**文本段落**
有两个影响计算耗时的地方,文章对这两个地方进行了优化

  • 海森矩阵,二阶导数计算(模型相关)→ 用现成的优化算法
  1. 迭代法
  2. Kronecker-Factored Approximate Curvature (K-FAC)
  • 训练数据集特别大(数据相关)→ 过滤数据
  1. Step 1:TF-IDF
    1. 计算 query 中每个 token 的重要性分数
    2. doc 的 TF-IDF 分数,只将所有 token 的重要性分数相加
    3. Okapi BM25 \[\operatorname { score } ( Q , D ) = \sum _ { t = 1 } ^ { T } \frac { ( k _ { 1 } + 1 ) \times {\rm exists\_in\_doc } ( t _ { t } , D ) } { k _ { 1 } + {\rm exists\_in\_doc } ( t _ { t } , D ) } \operatorname { IDF } ( t _ { t } )\] \[\operatorname { IDF } ( t ) = \operatorname { log } ( \frac { C - \operatorname { count } ( t ) + 0.5 } { \operatorname { count } ( t ) + 0.5 } + 1 )\]
    4. 选前 1w 个序列作为候选集(相当于把这些作为训练集 D
  2. Step 2:Query Batching

注:

  • 重要性得分:随着 token 在 query 中出现的次数增加而增加,随着它在整个语料库中出现的 doc 数量减少而减少

Equation to Code

  • 影响力计算公式

\[I _ { f } ( z _ { m } ) \approx - \nabla _ { \theta } f ( \theta ^ { s } ) ^ { T } ( G + \lambda I ) ^ { - 1 } \nabla _ { \theta } L ( z _ { m } , \theta ^ { s } )\]

  • \(z_m\) 表示一条训练数据
  • \(\theta^s\) 表示训练后的模型(在 \(z_m\) 组成的训练集上)

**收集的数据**

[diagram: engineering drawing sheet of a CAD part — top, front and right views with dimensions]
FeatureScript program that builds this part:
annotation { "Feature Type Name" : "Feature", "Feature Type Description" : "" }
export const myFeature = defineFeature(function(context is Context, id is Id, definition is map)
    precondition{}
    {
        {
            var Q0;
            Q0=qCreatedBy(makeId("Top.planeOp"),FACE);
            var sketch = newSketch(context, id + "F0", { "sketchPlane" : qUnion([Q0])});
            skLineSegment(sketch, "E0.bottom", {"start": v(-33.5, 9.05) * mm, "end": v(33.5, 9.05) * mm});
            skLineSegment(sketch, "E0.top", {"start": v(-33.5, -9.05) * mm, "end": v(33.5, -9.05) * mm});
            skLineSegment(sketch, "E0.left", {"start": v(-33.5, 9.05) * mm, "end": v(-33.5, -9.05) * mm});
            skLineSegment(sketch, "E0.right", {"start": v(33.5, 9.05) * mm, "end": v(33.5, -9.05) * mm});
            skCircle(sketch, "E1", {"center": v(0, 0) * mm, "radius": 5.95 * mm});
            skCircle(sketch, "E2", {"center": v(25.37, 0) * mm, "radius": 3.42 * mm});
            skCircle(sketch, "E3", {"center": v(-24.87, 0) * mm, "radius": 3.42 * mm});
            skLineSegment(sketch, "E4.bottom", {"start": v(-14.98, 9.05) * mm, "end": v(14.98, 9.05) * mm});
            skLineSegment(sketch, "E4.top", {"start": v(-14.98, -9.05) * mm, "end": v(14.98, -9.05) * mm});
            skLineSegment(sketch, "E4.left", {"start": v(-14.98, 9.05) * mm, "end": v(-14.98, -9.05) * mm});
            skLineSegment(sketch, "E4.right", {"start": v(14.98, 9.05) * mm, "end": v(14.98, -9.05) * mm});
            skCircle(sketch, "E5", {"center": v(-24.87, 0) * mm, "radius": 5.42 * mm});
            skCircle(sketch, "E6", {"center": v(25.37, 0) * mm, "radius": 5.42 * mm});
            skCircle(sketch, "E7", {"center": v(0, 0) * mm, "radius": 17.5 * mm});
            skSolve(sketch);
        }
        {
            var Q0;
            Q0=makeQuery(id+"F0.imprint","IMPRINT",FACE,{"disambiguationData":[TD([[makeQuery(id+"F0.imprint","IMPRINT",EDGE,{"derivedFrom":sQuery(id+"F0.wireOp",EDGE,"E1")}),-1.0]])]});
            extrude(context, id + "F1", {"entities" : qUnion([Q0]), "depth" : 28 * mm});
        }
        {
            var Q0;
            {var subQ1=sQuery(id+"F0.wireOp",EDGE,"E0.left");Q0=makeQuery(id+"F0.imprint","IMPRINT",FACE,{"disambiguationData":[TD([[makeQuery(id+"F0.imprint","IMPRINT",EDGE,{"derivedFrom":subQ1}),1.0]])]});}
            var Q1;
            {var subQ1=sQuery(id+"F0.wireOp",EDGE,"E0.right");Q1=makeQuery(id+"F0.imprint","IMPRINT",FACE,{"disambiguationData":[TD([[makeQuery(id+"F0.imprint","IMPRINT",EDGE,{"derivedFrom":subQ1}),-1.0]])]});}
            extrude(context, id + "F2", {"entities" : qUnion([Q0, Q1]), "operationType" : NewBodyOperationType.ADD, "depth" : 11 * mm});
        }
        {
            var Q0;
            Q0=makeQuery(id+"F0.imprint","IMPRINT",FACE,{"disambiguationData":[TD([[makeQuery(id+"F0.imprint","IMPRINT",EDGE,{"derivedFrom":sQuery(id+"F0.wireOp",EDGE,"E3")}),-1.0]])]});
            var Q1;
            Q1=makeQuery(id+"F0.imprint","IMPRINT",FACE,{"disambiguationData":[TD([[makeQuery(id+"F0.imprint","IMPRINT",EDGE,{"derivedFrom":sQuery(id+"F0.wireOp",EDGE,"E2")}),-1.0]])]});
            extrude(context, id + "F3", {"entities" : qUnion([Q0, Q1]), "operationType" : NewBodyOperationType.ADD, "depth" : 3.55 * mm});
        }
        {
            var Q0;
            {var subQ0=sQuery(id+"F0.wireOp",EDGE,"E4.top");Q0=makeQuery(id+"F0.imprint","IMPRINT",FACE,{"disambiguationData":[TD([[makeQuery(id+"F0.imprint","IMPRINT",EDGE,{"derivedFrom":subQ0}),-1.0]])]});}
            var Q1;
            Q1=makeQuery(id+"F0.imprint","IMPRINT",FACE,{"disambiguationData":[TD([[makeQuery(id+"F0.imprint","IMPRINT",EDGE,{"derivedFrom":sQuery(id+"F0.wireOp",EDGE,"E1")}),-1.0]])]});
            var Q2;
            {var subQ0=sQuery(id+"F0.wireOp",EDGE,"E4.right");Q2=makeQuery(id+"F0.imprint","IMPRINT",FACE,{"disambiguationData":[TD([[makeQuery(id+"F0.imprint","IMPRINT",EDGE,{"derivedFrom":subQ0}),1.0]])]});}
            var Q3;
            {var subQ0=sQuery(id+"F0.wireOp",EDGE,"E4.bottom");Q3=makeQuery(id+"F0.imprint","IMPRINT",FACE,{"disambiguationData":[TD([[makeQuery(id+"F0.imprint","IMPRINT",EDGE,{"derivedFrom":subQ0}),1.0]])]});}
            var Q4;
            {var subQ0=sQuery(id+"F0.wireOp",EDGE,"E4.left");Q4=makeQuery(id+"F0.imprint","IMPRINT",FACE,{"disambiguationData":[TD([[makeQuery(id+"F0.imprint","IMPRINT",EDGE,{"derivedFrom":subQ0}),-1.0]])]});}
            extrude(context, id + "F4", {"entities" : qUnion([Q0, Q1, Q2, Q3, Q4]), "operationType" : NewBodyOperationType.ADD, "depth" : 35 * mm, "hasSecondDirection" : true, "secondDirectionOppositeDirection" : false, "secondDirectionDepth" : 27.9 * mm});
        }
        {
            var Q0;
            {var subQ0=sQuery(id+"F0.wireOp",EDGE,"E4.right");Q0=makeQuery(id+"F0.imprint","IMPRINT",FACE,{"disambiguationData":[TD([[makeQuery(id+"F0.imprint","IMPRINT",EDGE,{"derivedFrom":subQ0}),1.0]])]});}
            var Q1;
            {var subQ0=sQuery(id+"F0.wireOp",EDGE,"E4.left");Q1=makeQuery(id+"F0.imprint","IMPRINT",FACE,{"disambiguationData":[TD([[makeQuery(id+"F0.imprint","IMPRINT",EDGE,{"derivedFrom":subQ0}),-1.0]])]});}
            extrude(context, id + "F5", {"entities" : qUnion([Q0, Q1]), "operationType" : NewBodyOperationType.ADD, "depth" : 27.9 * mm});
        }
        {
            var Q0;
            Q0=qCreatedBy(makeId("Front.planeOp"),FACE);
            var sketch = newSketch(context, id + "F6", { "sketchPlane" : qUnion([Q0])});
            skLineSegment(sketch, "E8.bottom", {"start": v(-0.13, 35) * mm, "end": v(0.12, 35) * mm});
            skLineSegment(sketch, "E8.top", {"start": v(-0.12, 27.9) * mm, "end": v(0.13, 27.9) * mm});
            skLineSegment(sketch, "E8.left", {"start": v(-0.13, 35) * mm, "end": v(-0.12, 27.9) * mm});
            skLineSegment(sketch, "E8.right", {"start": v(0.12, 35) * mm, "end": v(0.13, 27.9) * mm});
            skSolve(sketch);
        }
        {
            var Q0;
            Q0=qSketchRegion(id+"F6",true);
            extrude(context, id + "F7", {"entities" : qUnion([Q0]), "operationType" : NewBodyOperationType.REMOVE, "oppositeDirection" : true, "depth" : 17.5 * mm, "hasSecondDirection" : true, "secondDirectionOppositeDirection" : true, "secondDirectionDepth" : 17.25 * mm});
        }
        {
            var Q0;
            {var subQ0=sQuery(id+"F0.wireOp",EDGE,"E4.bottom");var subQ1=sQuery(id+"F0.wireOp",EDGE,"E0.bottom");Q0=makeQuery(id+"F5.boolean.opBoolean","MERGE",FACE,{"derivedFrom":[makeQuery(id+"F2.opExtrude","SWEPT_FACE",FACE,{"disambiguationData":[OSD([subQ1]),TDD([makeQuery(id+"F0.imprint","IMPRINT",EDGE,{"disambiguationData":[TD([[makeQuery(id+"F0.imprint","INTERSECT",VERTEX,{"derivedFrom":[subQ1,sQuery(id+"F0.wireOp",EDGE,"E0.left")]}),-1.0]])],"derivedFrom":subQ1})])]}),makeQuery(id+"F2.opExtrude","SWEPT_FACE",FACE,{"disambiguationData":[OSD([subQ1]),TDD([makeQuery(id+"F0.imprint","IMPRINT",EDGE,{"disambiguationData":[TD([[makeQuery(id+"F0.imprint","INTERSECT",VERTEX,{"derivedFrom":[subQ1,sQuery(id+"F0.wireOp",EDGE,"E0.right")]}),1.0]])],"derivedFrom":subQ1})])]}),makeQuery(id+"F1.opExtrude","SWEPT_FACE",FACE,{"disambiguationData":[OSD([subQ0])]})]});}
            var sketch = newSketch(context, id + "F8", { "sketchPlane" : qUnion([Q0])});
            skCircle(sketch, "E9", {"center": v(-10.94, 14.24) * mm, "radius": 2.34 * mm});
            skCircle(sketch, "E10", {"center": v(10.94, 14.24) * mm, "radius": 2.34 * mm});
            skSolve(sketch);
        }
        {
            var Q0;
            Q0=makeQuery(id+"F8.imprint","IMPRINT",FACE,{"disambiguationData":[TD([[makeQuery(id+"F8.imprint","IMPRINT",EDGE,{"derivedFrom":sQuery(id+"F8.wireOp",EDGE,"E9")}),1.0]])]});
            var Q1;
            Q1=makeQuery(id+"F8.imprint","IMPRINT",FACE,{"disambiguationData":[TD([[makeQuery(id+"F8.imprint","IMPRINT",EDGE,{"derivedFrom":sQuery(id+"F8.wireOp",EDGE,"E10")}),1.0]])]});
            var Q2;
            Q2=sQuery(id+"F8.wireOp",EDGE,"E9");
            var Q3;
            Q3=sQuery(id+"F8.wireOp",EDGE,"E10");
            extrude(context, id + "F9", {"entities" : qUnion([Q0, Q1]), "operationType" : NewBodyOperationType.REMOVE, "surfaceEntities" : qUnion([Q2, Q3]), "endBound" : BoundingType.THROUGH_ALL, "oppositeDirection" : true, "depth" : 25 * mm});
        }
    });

**任务列表**
1. 根据影响力计算文本回答以下问题:
(a) 文本指出的两个影响计算耗时的地方分别是什么?
(b) 过滤数据的第二步叫什么名称?
(c) 在影响力计算公式中,\(z_m\) 表示什么?
2. 接着影响力计算文本的最后一句往下续写。

**各题解答**
1.
(a) 一是海森矩阵的二阶导数计算(模型相关),二是训练数据集特别大(数据相关)。
(b) Query Batching。
(c) 一条训练数据。

2.
  • \(\mathbf{G}+\lambda \mathbf{I}\) 可以简单理解为优化计算复杂度后的 Hessian 矩阵(二阶导数)
  • Claude 帮忙写的伪代码
1
2
3
4
5
6
7
8
9
10
11
12
13
14
15
16
17
18
19
20
21
22
23
24
25
26
27
28
29
30
31
32
33
34
35
36
37
38
model = LLM()  # 经过训练的模型
criterion = nn.CrossEntropyLoss()

# 需要查询的输入和输出
input_ = "感冒了该怎么办"
target = "多喝水,好好休息"

# 模型输出
output = model(input_)

# 海森矩阵
hessian = torch.autograd.functional.hessian(output, model.parameters())

# 对loss求导得到模型参数梯度
loss = criterion(output, target)
loss.backward()
gradient = [p.grad for p in model.parameters()]

# 遍历训练数据,计算每个数据对loss的影响
max_influences = []
for x, y in dataloader:
# 前向传播
output = model(x)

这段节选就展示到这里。